## Written instruction A
Copy the entries verbatim, starting at their first line and ending after the line that contains "road 9 (residential): [(145,511),(118,375)]". Leave the pictures out.

## start Document passage

I am developing several Python projects for several customers at the same time. A simplified version of my project folder structure looks something like this:
/path/
to/
projects/
cust1/
proj1/
pack1/
__init__.py
mod1.py
proj2/
pack2/
__init__.py
mod2.py
cust2/
proj3/
pack3/
__init__.py
mod3.py
When I for example want to use functionality from proj1, I extend sys.path by /path/to/projects/cust1/proj1 (e.g. by setting PYTHONPATH or adding a .pth file to the site_packages folder or even modifying sys.path directly) and then import the module like this:
>>> from pack1.mod1 import something
As I work on more projects, it happens that different projects have identical package names:
/path/
to/
projects/
cust3/
proj4/
pack1/ <-- same package name as in cust1/proj1 above
__init__.py
mod4.py
If I now simply extend sys.path by /path/to/projects/cust3/proj4, I still can import from proj1, but not from proj4:
>>> from pack1.mod1 import something
>>> from pack1.mod4 import something_else
ImportError: No module named mod4
I think the reason why the second import fails is that Python only searches the first folder in sys.path where it finds a pack1 package and gives up if it does not find the mod4 module in there. I've asked about this in an earlier question, see import python modules with the same name, but the internal details are still unclear to me.
Anyway, the obvious solution is to add another layer of namespace qualification by turning project directories into super packages: Add __init__.py files to each proj* folder and remove these folders from the lines by which sys.path is extended, e.g.

## end Document passage

## Written instruction B
In the passage on Python projects with clashing package names, what ways of extending sys.path are listed?

## start Listed entries

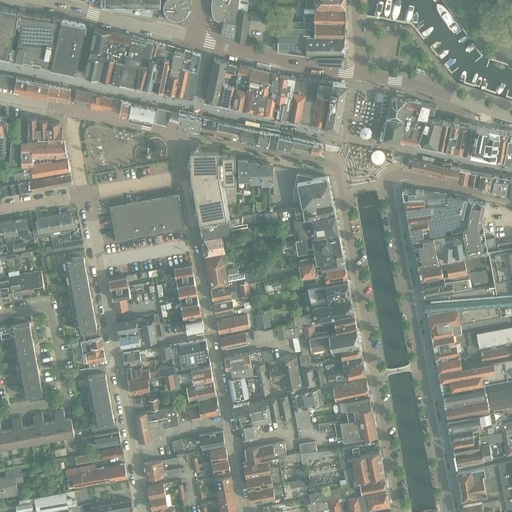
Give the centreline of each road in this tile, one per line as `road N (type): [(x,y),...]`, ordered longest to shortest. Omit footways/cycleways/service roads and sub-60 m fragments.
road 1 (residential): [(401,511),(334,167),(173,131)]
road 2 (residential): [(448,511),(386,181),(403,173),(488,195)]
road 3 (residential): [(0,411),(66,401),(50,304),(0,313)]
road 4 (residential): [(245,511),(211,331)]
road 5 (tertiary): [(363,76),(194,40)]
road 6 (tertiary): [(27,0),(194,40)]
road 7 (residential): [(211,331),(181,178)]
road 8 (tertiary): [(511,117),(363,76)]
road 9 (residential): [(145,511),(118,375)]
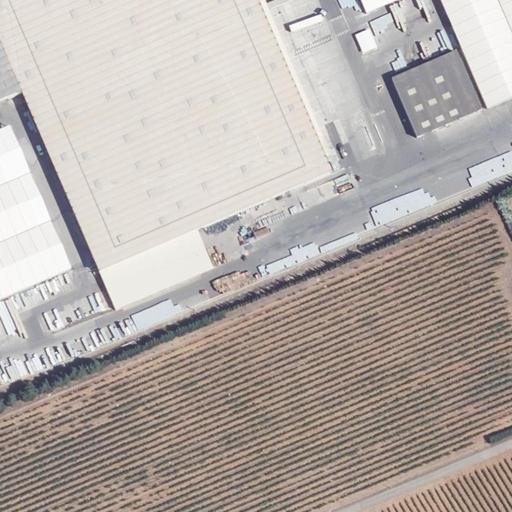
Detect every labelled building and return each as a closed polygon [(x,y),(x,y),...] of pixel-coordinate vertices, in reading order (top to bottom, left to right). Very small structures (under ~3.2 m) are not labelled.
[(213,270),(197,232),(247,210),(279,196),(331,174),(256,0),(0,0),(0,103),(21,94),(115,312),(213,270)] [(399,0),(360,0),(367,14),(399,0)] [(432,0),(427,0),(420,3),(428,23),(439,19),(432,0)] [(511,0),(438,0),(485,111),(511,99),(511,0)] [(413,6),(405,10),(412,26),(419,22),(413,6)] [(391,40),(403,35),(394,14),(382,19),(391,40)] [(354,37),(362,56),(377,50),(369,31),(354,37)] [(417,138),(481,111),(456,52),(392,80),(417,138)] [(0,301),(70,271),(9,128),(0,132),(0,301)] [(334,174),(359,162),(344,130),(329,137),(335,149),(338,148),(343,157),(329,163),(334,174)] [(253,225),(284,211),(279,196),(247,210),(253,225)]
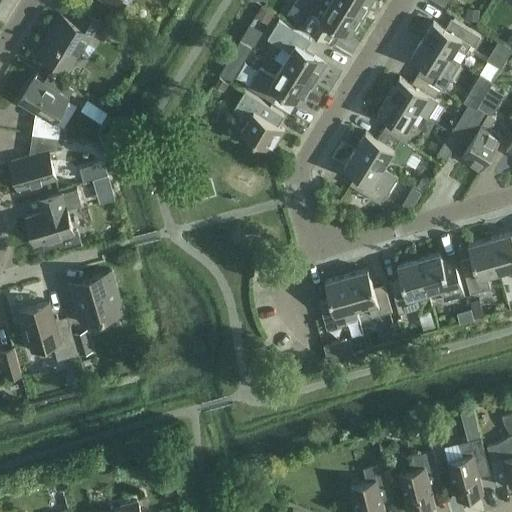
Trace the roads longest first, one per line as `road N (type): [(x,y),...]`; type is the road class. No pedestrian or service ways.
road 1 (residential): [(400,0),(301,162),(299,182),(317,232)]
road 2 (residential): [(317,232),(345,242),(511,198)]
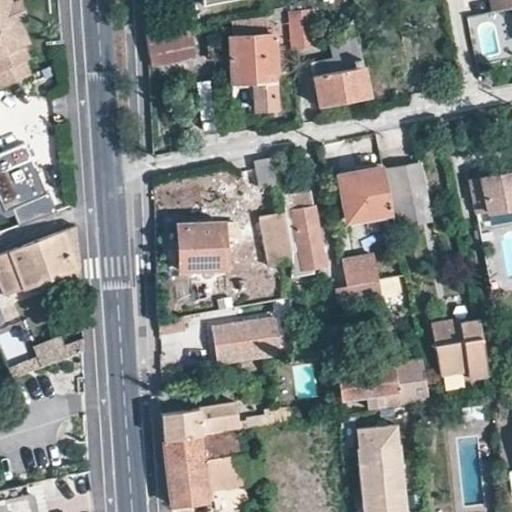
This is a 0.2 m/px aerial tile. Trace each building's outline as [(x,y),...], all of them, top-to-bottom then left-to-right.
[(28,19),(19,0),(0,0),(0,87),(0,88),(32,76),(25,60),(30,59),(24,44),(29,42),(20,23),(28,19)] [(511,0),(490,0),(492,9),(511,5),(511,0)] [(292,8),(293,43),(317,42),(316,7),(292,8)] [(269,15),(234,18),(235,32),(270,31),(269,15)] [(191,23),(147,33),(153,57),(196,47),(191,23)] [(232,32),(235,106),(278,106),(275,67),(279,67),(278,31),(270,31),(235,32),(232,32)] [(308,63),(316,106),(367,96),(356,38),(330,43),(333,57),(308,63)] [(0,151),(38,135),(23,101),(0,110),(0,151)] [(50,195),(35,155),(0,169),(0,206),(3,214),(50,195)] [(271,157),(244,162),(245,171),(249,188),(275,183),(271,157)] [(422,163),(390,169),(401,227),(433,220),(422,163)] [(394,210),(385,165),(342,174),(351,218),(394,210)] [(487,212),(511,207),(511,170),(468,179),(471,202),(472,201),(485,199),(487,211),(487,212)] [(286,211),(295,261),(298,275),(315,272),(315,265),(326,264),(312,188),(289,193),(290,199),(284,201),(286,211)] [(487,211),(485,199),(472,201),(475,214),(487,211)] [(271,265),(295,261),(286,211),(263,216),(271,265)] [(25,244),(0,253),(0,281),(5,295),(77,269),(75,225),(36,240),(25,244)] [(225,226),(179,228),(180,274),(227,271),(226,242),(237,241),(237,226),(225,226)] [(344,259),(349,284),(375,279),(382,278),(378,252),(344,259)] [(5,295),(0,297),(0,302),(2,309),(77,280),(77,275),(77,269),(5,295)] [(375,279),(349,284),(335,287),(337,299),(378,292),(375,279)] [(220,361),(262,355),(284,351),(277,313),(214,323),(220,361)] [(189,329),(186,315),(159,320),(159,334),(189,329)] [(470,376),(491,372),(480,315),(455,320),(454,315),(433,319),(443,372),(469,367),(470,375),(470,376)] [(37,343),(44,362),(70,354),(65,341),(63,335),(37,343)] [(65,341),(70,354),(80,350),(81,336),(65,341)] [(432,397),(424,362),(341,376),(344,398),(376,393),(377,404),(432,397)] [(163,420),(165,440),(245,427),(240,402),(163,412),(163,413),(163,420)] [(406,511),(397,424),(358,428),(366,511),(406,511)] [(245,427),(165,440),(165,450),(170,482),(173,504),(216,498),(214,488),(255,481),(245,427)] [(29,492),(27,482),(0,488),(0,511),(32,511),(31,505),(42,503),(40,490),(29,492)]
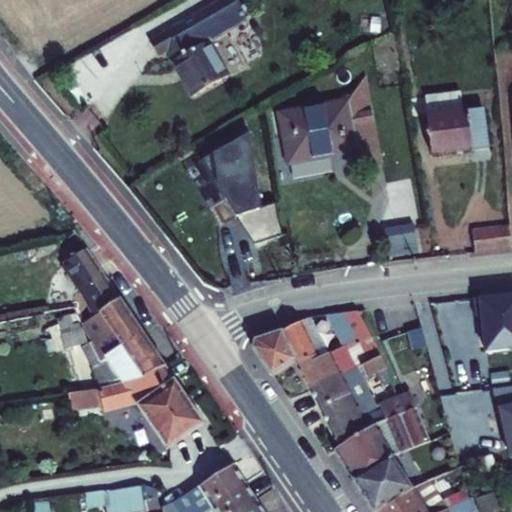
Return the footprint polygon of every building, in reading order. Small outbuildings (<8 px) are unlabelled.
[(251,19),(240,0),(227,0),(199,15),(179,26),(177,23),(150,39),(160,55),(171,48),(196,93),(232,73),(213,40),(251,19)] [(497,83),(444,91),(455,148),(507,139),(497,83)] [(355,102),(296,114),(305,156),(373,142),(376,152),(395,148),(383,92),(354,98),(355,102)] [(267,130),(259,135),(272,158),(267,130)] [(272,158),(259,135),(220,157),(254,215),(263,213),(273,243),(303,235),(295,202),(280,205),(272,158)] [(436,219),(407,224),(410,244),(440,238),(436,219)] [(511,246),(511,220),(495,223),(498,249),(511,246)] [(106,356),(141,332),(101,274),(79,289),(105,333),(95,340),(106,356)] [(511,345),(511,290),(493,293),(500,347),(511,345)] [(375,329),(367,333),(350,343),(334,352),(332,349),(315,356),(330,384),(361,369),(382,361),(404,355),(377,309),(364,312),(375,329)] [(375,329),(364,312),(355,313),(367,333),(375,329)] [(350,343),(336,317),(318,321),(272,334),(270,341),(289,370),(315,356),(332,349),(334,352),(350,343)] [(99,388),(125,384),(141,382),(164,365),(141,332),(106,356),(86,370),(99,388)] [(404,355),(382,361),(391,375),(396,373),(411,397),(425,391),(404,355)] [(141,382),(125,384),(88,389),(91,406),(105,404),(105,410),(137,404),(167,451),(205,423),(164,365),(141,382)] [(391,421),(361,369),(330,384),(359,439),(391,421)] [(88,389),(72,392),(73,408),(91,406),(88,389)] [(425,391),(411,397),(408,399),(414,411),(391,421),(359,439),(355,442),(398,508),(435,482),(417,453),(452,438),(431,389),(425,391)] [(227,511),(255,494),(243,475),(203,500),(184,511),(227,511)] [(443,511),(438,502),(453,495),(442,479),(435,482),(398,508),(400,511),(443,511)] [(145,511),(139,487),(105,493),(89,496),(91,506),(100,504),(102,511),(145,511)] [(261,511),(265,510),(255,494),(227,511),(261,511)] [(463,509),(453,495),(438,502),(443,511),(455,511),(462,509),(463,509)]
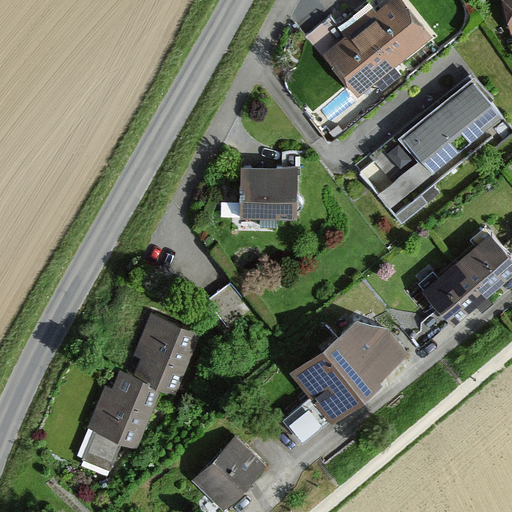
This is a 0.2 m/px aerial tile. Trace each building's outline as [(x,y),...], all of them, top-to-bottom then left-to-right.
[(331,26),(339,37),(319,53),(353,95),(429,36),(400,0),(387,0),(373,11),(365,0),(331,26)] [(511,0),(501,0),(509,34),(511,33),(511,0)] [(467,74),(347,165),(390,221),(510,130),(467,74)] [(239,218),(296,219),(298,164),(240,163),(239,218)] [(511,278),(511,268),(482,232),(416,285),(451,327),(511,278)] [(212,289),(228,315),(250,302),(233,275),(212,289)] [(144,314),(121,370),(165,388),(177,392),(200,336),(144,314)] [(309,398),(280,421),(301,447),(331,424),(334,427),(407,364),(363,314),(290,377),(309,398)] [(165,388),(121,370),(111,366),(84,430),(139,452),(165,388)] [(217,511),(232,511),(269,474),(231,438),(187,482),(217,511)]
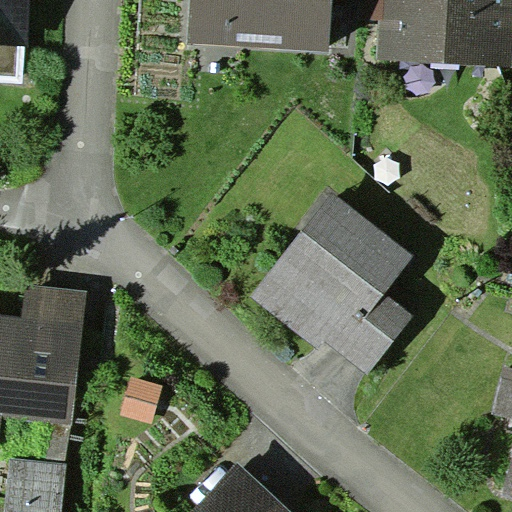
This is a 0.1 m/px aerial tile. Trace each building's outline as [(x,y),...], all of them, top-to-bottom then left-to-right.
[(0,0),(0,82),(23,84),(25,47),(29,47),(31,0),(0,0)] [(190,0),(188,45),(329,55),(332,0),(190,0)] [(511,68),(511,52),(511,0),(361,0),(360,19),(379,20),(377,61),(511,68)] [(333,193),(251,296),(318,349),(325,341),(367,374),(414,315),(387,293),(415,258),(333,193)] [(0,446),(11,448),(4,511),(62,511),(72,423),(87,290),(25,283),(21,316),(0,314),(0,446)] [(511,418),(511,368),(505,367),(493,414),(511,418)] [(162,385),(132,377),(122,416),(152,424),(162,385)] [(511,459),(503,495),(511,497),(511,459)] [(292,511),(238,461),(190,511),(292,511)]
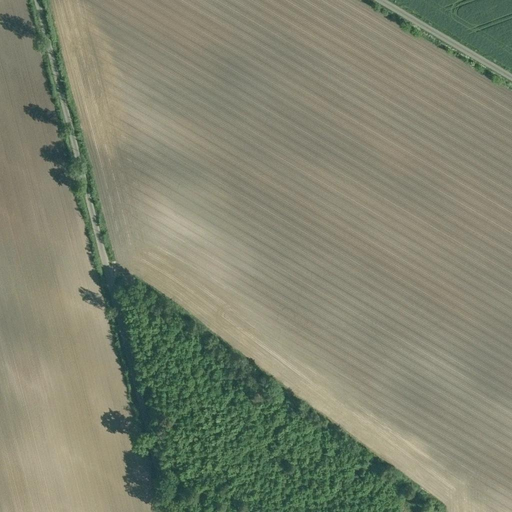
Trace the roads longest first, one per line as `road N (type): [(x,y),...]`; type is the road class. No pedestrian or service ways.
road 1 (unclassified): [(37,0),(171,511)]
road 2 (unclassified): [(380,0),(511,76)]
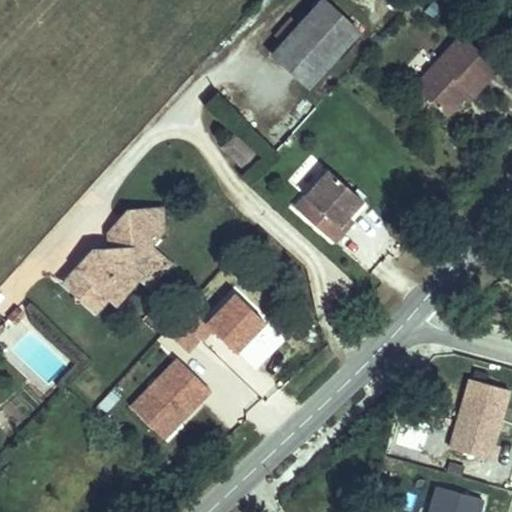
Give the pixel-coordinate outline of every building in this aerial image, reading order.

## end Listed entries

## Problem solution A
Give the centreline of each road in this tile, one per line as `road N (type): [(x,y),...]`, ordered longest to shortest. Omit footways/cycleways/service roads and sub-60 m fragments.
road 1 (residential): [(401,511),(334,167),(173,131)]
road 2 (residential): [(448,511),(386,181),(403,173),(488,195)]
road 3 (residential): [(0,411),(66,401),(50,304),(0,313)]
road 4 (residential): [(245,511),(211,331)]
road 5 (tertiary): [(363,76),(194,40)]
road 6 (tertiary): [(27,0),(194,40)]
road 7 (residential): [(211,331),(181,178)]
road 8 (tertiary): [(511,117),(363,76)]
road 9 (residential): [(145,511),(118,375)]

## Problem solution B
- Setting PYTHONPATH
- Adding a .pth file to the site_packages folder
- Modifying sys.path directly